The title was so off-putting, I hadn't bothered watching it before. But I was surprised and shocked. I hadn't realised there were still streets where children played out, the front doors were unlocked and open, and everyone knew everyone else. I haven't lived on a street like that since my childhood in Fifties England - back in the days when sabre-toothed tigers roamed the primeval forest that still covered most of the UK.
Back then of course, every house had a breadwinner. And he worked - there was plenty of work post-war. But it was not well paid and nobody had much in a material sense. And the mothers were at home rearing us children of the post-war baby boom years, so it was all very convivial.
I remember it as a happy, interesting childhood, apart from the horrors of school.
I enjoyed Benefits Street, and will try to watch the next programme. And I anxiously wondered what on earth those people are going to do if they do shrink the benefit system even further.
Jacks invited us over for a roast chicken supper last night.

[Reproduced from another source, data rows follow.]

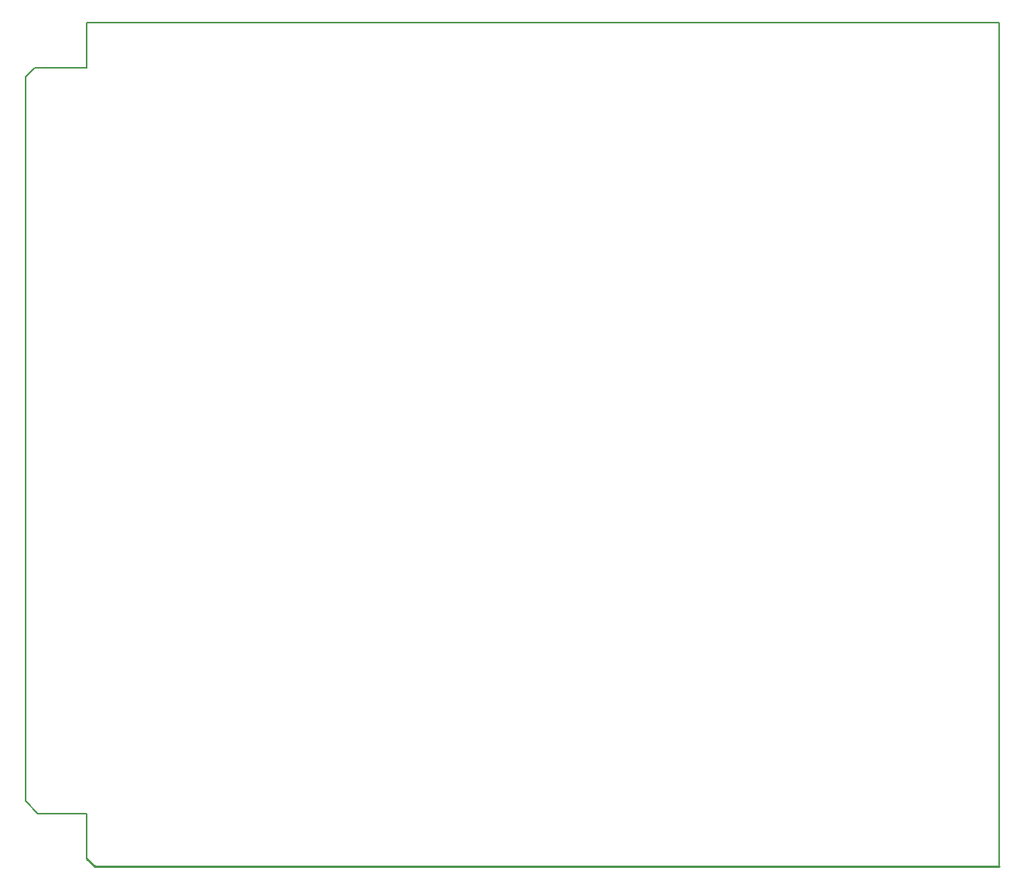
<source format=gko>
G04*
G04 #@! TF.GenerationSoftware,Altium Limited,Altium Designer,21.1.0 (24)*
G04*
G04 Layer_Color=16711935*
%FSLAX25Y25*%
%MOIN*%
G70*
G04*
G04 #@! TF.SameCoordinates,59D5B773-27E9-4806-B489-B34453608D3F*
G04*
G04*
G04 #@! TF.FilePolarity,Positive*
G04*
G01*
G75*
%ADD12C,0.01000*%
%ADD81C,0.00800*%
D12*
X24000Y11900D02*
X27621Y8279D01*
X427500D01*
D81*
X24000Y361900D02*
Y381900D01*
X427500D02*
X427500Y8279D01*
X24000Y381900D02*
X427500D01*
X24000Y11900D02*
Y31900D01*
X-3200Y37400D02*
Y357872D01*
X828Y361900D01*
X24000D01*
X2300Y31900D02*
X24000D01*
X-3200Y37400D02*
X2300Y31900D01*
M02*

</source>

She had a family crisis on - Captain B gallantly chauffered her around - and she is now a granny again - another little granddaughter was born. Early, but not too early, and mother and child are doing well.
Dawn did her talk very cleverly, getting all but one of the allocated Scriptures in by using the "Reasoning from the Scriptures" book as her outline. It was as extempore a talk as I have ever been involved in in the Ministry School I think, and it seemed to go well. So that was another good learning curve for me. She cast me as an unbaptised publisher, worrying about answering the questions that we get on the doorsteps.
It is never an easy thing to do - to go door to door with the Bible. But we do know it is a real priviledge to know the truth and to be taught how to teach it to others.